WORK ITEM: Report every line of the records that contains the word "Attention".
····················
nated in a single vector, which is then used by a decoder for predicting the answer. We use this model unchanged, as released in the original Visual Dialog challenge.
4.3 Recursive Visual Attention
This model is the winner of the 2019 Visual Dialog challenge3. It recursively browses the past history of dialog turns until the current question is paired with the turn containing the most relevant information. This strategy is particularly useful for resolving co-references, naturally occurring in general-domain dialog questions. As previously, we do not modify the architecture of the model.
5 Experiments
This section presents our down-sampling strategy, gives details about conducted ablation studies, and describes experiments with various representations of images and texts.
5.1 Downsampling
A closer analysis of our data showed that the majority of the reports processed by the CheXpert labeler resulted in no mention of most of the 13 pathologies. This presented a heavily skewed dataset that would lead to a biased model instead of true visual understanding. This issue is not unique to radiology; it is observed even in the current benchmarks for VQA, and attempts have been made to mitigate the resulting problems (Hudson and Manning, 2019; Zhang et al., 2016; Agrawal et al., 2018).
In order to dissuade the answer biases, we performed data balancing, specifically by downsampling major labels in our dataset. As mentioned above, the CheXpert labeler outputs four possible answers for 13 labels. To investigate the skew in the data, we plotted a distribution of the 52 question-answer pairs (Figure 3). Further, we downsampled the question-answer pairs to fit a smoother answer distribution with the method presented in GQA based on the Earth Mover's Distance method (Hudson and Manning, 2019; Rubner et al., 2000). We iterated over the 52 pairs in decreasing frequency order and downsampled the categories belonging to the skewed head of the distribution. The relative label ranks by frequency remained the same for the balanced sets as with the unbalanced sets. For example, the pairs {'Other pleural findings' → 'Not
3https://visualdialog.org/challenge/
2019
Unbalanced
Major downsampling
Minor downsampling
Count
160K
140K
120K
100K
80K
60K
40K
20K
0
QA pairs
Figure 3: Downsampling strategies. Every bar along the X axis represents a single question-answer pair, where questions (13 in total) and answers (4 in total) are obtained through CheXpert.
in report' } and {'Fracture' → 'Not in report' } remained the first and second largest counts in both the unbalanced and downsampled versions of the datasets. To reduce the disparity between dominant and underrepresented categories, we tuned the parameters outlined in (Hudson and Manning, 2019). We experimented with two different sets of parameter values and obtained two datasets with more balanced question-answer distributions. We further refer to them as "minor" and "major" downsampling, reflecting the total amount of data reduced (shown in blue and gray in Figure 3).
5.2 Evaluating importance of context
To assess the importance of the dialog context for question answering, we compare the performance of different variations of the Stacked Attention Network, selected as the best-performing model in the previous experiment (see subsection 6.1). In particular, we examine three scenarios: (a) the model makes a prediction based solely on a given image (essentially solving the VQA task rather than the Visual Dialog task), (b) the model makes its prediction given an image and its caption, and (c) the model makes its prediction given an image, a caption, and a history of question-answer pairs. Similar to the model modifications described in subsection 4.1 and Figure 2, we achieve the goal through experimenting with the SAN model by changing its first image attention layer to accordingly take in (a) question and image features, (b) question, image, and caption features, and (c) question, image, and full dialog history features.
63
····················
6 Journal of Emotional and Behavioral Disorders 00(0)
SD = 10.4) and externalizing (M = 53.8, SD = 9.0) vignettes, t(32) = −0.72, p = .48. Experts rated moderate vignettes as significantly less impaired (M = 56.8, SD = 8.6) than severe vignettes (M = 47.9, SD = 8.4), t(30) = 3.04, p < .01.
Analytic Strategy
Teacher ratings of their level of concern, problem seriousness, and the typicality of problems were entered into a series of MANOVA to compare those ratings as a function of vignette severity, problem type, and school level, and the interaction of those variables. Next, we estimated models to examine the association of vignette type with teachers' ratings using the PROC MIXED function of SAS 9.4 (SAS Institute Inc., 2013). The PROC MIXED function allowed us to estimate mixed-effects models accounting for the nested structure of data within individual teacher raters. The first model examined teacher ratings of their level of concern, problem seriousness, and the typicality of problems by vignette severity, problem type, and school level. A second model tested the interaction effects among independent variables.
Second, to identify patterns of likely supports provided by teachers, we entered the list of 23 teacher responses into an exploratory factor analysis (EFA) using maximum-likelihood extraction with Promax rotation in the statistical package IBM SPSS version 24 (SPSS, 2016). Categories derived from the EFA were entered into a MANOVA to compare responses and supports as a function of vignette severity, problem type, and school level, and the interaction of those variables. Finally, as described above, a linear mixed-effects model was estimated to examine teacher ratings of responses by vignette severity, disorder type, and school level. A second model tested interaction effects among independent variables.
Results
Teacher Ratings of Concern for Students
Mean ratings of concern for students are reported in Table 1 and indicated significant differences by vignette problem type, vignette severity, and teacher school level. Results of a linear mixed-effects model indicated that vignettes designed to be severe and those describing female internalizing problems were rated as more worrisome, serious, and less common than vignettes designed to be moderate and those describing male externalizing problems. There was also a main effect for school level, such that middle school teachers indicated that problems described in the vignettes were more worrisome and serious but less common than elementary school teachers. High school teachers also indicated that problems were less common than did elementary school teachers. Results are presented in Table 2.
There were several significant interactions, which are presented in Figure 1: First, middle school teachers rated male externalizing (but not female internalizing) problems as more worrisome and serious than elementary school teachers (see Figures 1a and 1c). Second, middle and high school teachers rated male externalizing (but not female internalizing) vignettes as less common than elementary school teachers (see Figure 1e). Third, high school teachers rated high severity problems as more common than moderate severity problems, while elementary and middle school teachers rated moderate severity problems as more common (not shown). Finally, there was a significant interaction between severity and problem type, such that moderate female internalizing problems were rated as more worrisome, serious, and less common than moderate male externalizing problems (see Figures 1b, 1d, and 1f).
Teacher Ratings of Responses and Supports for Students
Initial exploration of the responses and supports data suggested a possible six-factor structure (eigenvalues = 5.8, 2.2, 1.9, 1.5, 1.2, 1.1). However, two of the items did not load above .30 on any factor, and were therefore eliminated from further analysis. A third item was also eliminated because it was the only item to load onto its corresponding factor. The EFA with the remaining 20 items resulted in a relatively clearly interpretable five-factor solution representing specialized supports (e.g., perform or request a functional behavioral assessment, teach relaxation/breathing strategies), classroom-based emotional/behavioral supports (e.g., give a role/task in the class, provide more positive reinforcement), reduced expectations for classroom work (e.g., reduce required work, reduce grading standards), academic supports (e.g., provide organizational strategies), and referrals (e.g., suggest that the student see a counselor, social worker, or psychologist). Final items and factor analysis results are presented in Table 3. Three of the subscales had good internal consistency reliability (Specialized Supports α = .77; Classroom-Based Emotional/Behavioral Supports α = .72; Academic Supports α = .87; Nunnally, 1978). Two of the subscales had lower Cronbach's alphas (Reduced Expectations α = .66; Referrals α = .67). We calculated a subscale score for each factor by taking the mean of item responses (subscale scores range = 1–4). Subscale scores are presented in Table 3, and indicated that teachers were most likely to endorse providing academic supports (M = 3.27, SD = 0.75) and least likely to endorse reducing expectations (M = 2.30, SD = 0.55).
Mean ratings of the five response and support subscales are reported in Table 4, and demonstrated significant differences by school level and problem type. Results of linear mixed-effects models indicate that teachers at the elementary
····················
EXERCISE RESPONSE:
4.3 Recursive Visual Attention
To assess the importance of the dialog context for question answering, we compare the performance of different variations of the Stacked Attention Network, selected as the best-performing model in the previous experiment (see subsection 6.1). In particular, we examine three scenarios: (a) the model makes a prediction based solely on a given image (essentially solving the VQA task rather than the Visual Dialog task), (b) the model makes its prediction given an image and its caption, and (c) the model makes its prediction given an image, a caption, and a history of question-answer pairs. Similar to the model modifications described in subsection 4.1 and Figure 2, we achieve the goal through experimenting with the SAN model by changing its first image attention layer to accordingly take in (a) question and image features, (b) question, image, and caption features, and (c) question, image, and full dialog history features.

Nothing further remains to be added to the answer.